Directions: The expected output is exactly the lines below, starting at the line with "left knee: (419, 992)" and ending at the line with "right knee: (638, 971)", both included; no other line belongs in it.

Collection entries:
--- START ---
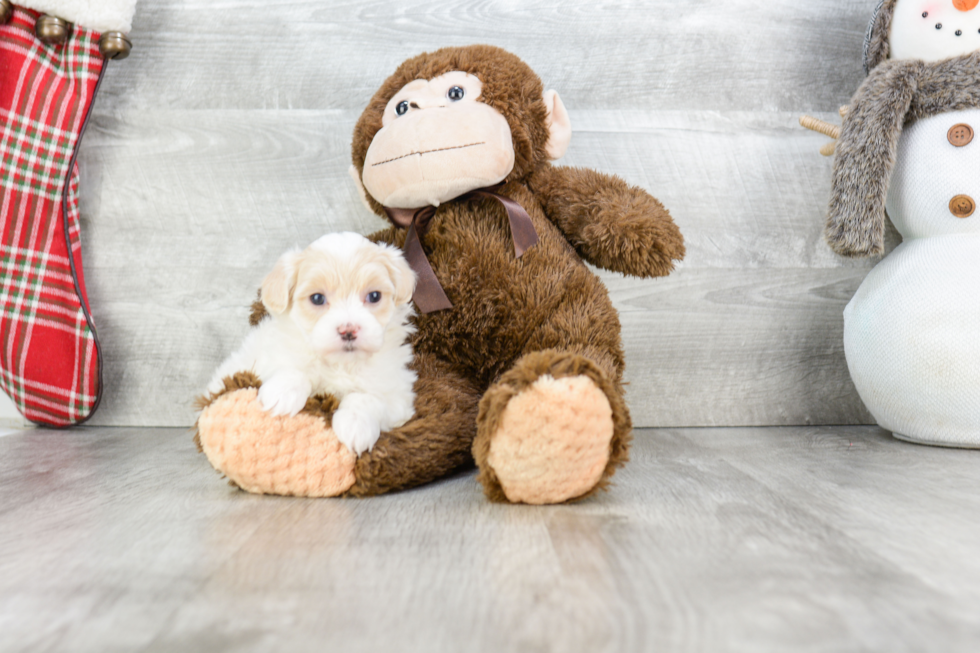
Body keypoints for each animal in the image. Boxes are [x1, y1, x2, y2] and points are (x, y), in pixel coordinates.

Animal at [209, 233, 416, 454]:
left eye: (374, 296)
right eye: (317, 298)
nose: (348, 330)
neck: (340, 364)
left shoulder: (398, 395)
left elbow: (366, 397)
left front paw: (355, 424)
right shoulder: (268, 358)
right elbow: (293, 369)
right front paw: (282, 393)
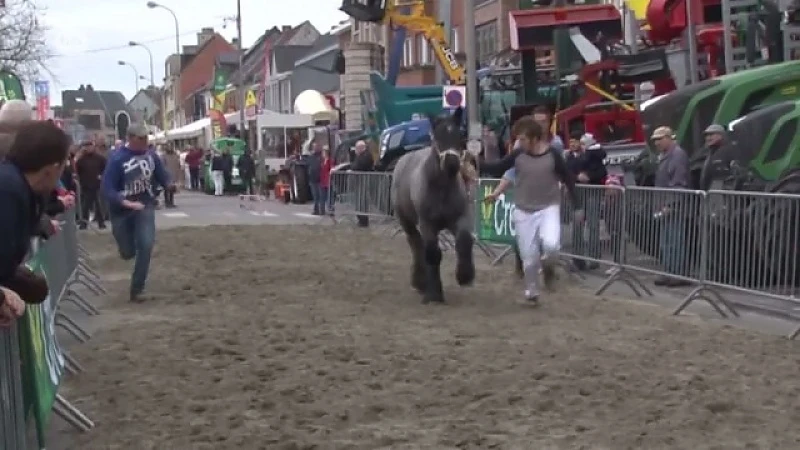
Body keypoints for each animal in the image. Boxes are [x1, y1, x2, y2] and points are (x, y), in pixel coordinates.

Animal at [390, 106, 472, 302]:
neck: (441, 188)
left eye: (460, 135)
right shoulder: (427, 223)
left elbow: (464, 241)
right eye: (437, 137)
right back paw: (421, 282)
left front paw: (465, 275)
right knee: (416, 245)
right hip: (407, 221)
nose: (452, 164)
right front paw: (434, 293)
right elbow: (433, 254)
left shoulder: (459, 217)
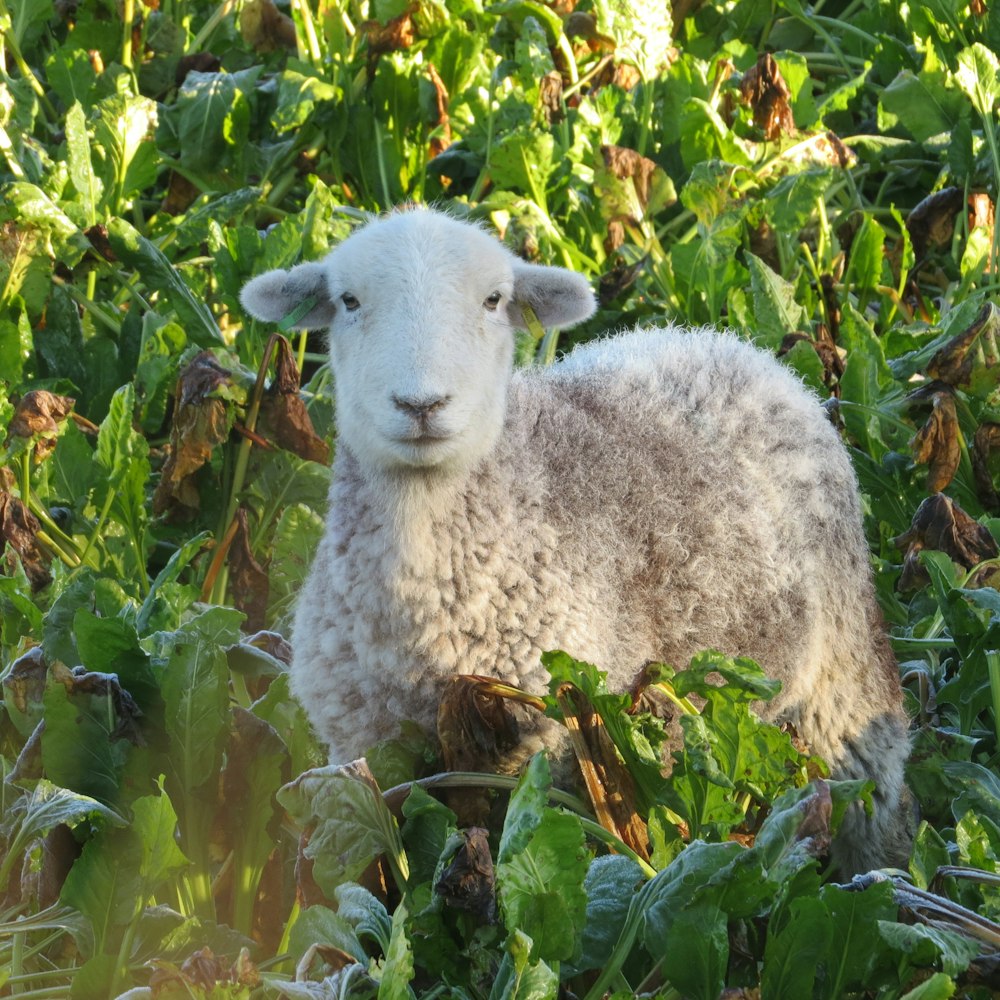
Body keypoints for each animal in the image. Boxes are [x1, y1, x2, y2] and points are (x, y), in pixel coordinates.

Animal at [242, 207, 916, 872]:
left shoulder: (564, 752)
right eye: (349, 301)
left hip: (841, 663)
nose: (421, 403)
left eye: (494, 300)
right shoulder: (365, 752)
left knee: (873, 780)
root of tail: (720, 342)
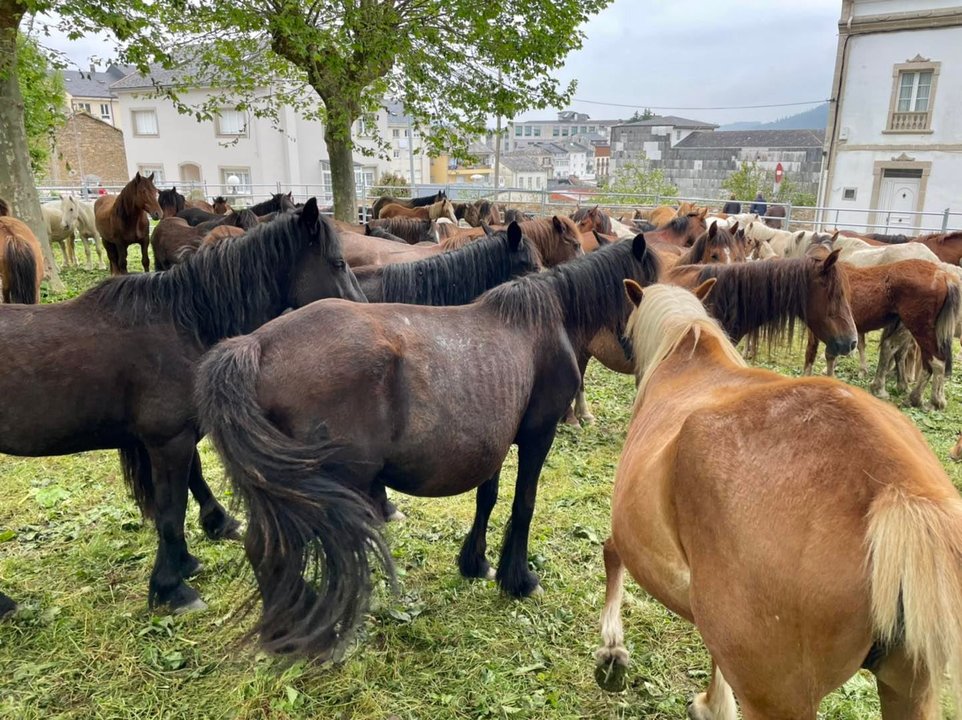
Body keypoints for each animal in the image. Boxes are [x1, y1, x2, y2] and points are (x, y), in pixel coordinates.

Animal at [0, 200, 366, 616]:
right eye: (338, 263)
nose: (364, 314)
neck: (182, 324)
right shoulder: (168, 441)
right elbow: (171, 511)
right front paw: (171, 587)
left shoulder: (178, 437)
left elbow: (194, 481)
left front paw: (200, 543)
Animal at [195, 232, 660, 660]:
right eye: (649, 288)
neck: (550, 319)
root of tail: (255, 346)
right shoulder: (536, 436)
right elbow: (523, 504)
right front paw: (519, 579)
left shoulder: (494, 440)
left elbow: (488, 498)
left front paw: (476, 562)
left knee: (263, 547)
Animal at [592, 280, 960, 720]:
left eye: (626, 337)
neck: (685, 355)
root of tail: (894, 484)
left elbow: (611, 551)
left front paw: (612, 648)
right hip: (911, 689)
--- END ---
--- START ---
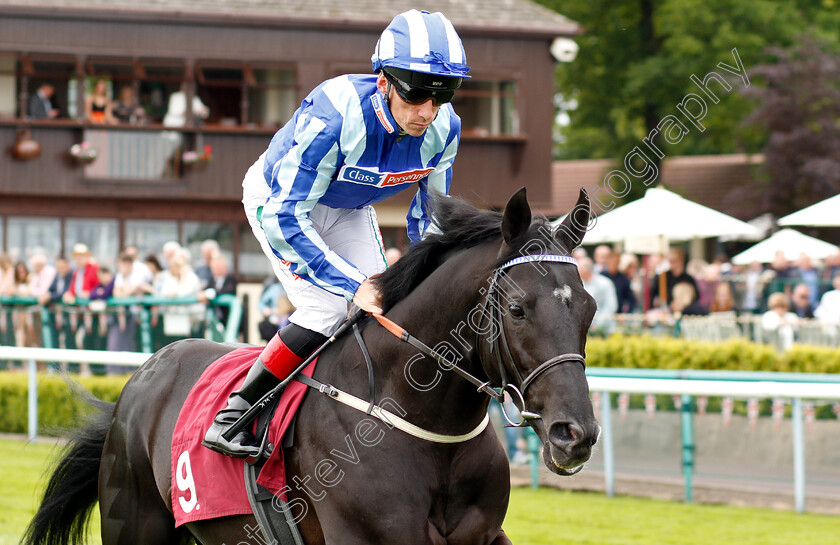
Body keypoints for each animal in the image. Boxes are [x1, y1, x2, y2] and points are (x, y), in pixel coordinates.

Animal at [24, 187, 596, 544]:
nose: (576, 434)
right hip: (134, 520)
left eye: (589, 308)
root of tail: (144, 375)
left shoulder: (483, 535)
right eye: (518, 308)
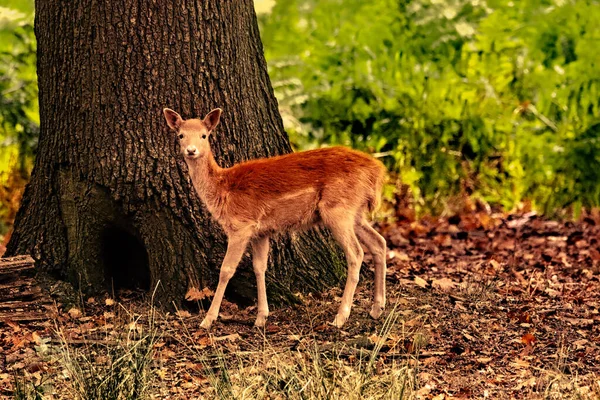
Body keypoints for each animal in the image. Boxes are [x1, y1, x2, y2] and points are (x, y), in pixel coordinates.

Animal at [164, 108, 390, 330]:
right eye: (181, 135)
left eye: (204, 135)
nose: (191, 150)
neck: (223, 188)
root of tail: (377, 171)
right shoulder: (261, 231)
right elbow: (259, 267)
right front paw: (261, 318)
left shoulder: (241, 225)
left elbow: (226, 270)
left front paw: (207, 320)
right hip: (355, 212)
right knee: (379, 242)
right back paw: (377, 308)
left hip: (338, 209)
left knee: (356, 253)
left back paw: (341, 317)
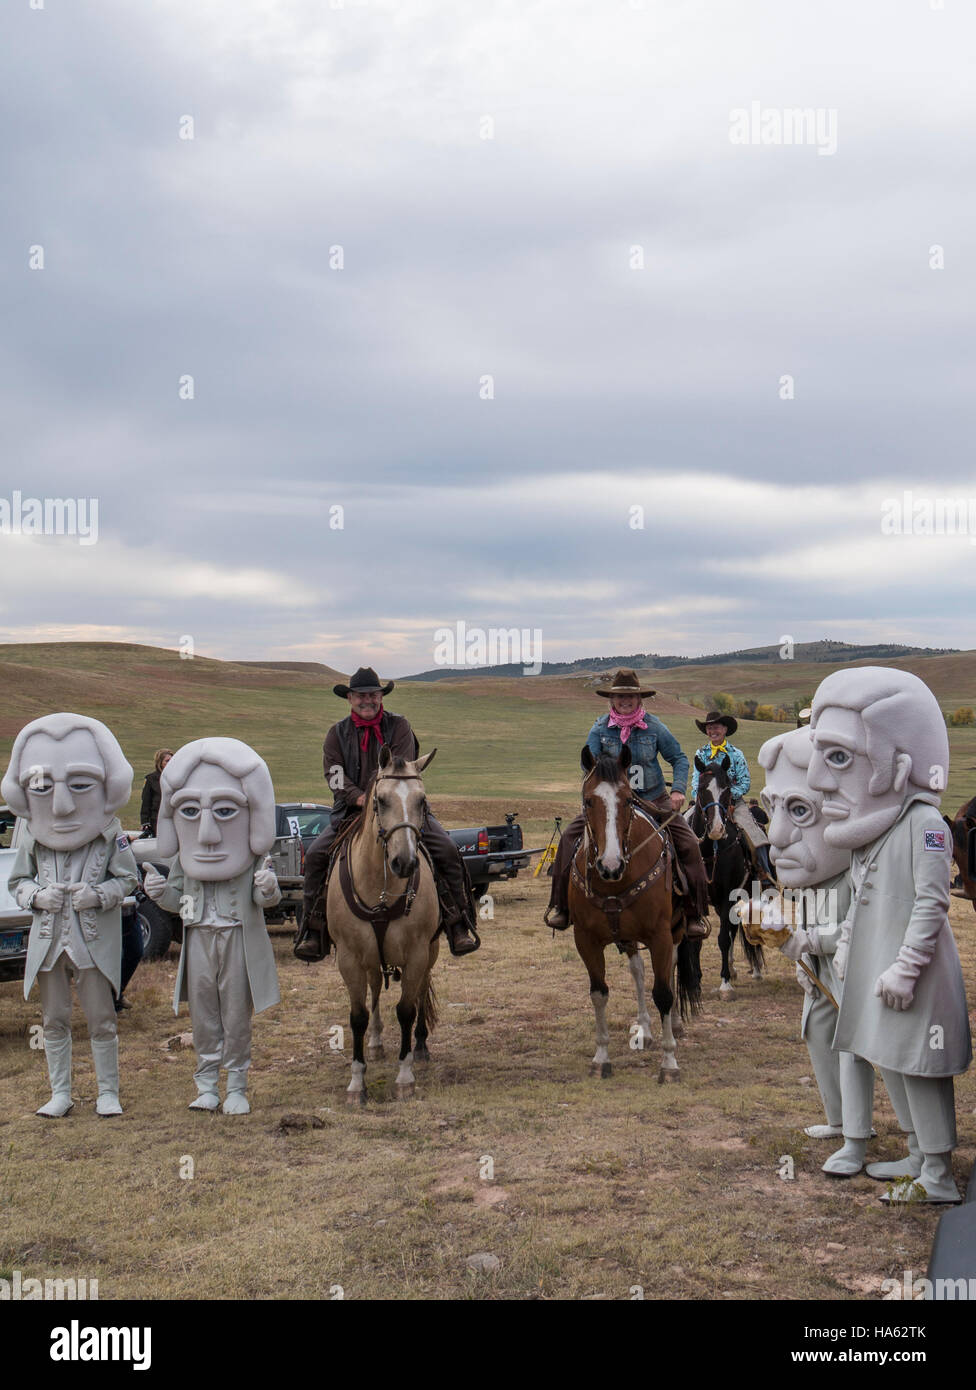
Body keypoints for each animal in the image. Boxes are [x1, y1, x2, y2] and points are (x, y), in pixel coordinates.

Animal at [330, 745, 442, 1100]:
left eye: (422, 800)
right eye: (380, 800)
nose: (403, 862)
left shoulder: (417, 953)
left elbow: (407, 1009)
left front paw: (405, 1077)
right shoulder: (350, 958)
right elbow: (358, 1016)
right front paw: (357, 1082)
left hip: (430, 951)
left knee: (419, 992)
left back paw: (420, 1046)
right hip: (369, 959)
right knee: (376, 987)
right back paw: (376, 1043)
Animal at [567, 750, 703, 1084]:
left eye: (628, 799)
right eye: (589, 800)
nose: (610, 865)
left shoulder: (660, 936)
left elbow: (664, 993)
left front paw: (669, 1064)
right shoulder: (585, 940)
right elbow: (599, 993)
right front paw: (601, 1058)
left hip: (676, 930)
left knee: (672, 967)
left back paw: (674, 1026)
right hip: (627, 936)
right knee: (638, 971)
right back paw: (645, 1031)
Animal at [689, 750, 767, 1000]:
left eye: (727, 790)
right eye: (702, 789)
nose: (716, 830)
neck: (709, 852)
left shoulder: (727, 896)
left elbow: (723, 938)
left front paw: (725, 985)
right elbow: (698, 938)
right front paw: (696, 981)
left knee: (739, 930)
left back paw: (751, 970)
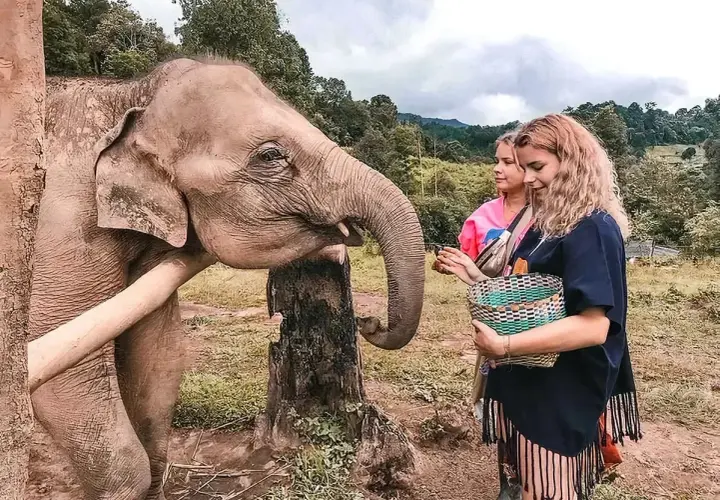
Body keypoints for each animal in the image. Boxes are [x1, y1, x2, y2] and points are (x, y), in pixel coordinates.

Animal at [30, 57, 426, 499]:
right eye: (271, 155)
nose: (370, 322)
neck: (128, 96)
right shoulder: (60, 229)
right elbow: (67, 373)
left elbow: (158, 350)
--- END ---
Solution to this exercise:
left knee: (419, 992)
left back paw: (420, 1046)
right hip: (369, 959)
right knee: (376, 987)
right back paw: (376, 1043)
Animal at [567, 750, 703, 1084]:
left eye: (628, 799)
right eye: (589, 800)
nose: (610, 865)
left shoulder: (660, 936)
left elbow: (664, 993)
left front paw: (669, 1064)
right shoulder: (585, 940)
right elbow: (599, 993)
right front paw: (601, 1058)
left hip: (676, 930)
left knee: (672, 967)
left back paw: (674, 1026)
right hip: (627, 936)
right knee: (638, 971)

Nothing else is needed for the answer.